- [Problem requirements]:
Write back every line of the listing exactly, excluding images.

»»

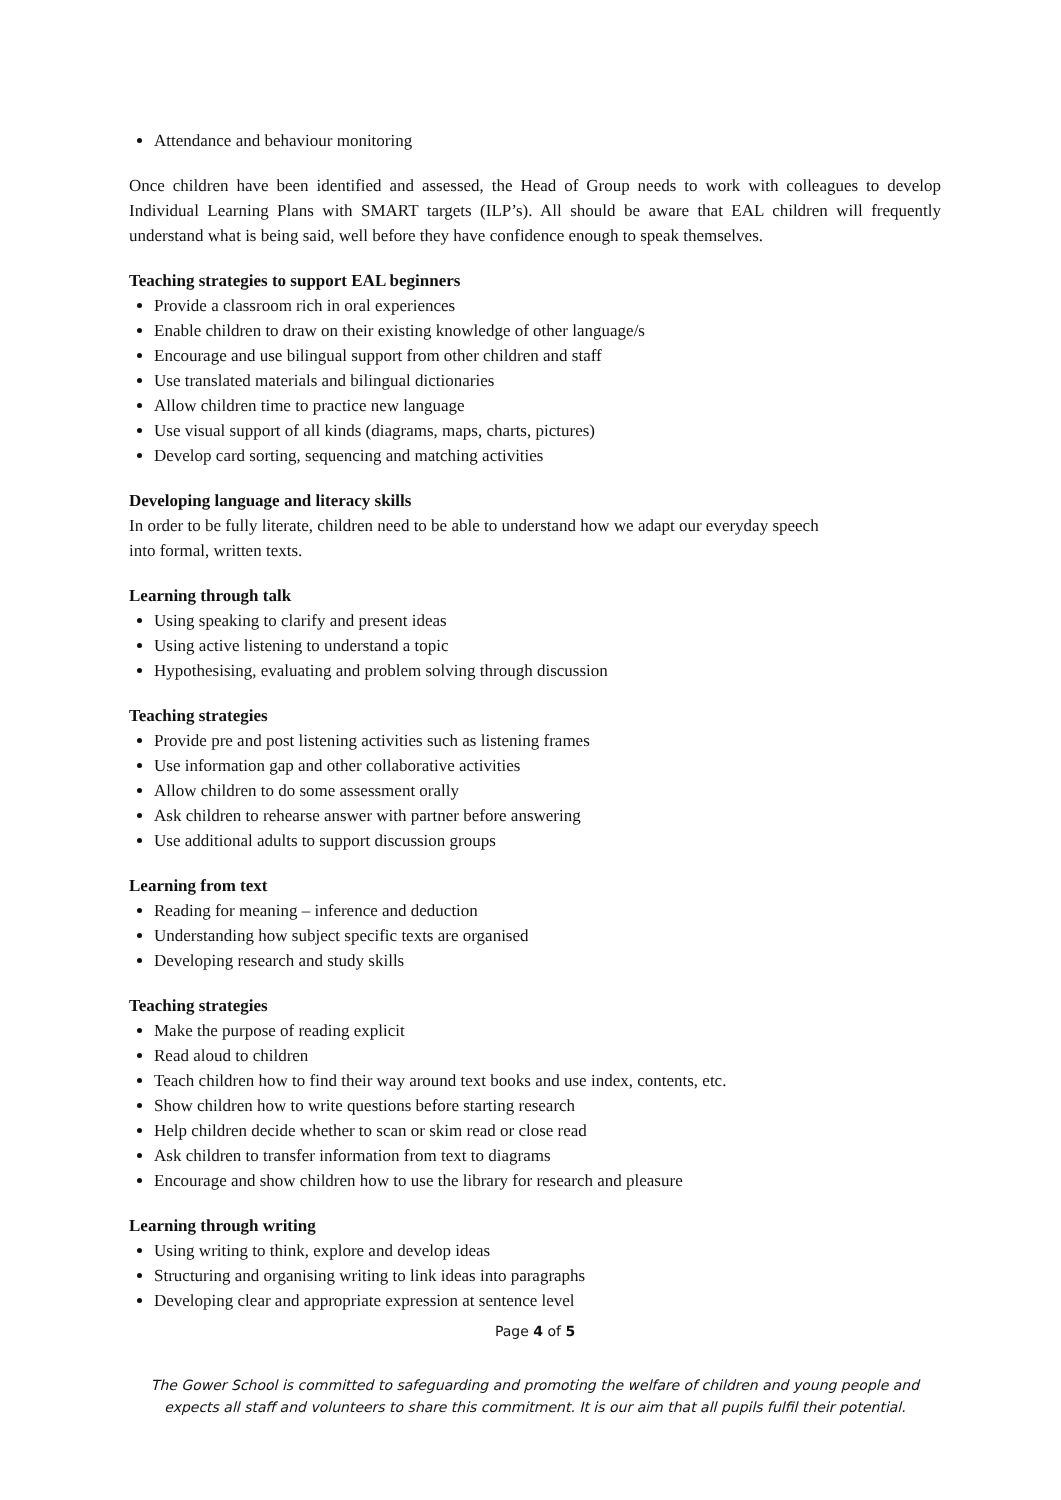Attendance and behaviour monitoring
Once children have been identified and assessed, the Head of Group needs to work with colleagues to develop Individual Learning Plans with SMART targets (ILP’s). All should be aware that EAL children will frequently understand what is being said, well before they have confidence enough to speak themselves.
Teaching strategies to support EAL beginners
Provide a classroom rich in oral experiences
Enable children to draw on their existing knowledge of other language/s
Encourage and use bilingual support from other children and staff
Use translated materials and bilingual dictionaries
Allow children time to practice new language
Use visual support of all kinds (diagrams, maps, charts, pictures)
Develop card sorting, sequencing and matching activities
Developing language and literacy skills
In order to be fully literate, children need to be able to understand how we adapt our everyday speech
into formal, written texts.
Learning through talk
Using speaking to clarify and present ideas
Using active listening to understand a topic
Hypothesising, evaluating and problem solving through discussion
Teaching strategies
Provide pre and post listening activities such as listening frames
Use information gap and other collaborative activities
Allow children to do some assessment orally
Ask children to rehearse answer with partner before answering
Use additional adults to support discussion groups
Learning from text
Reading for meaning – inference and deduction
Understanding how subject specific texts are organised
Developing research and study skills
Teaching strategies
Make the purpose of reading explicit
Read aloud to children
Teach children how to find their way around text books and use index, contents, etc.
Show children how to write questions before starting research
Help children decide whether to scan or skim read or close read
Ask children to transfer information from text to diagrams
Encourage and show children how to use the library for research and pleasure
Learning through writing
Using writing to think, explore and develop ideas
Structuring and organising writing to link ideas into paragraphs
Developing clear and appropriate expression at sentence level
Page 4 of 5
The Gower School is committed to safeguarding and promoting the welfare of children and young people and
expects all staff and volunteers to share this commitment. It is our aim that all pupils fulfil their potential.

««

- [Reply to the exercise]:
Attendance and behaviour monitoring
Once children have been identified and assessed, the Head of Group needs to work with colleagues to develop Individual Learning Plans with SMART targets (ILP’s). All should be aware that EAL children will frequently understand what is being said, well before they have confidence enough to speak themselves.
Teaching strategies to support EAL beginners
Provide a classroom rich in oral experiences
Enable children to draw on their existing knowledge of other language/s
Encourage and use bilingual support from other children and staff
Use translated materials and bilingual dictionaries
Allow children time to practice new language
Use visual support of all kinds (diagrams, maps, charts, pictures)
Develop card sorting, sequencing and matching activities
Developing language and literacy skills
In order to be fully literate, children need to be able to understand how we adapt our everyday speech
into formal, written texts.
Learning through talk
Using speaking to clarify and present ideas
Using active listening to understand a topic
Hypothesising, evaluating and problem solving through discussion
Teaching strategies
Provide pre and post listening activities such as listening frames
Use information gap and other collaborative activities
Allow children to do some assessment orally
Ask children to rehearse answer with partner before answering
Use additional adults to support discussion groups
Learning from text
Reading for meaning – inference and deduction
Understanding how subject specific texts are organised
Developing research and study skills
Teaching strategies
Make the purpose of reading explicit
Read aloud to children
Teach children how to find their way around text books and use index, contents, etc.
Show children how to write questions before starting research
Help children decide whether to scan or skim read or close read
Ask children to transfer information from text to diagrams
Encourage and show children how to use the library for research and pleasure
Learning through writing
Using writing to think, explore and develop ideas
Structuring and organising writing to link ideas into paragraphs
Developing clear and appropriate expression at sentence level
Page 4 of 5
The Gower School is committed to safeguarding and promoting the welfare of children and young people and
expects all staff and volunteers to share this commitment. It is our aim that all pupils fulfil their potential.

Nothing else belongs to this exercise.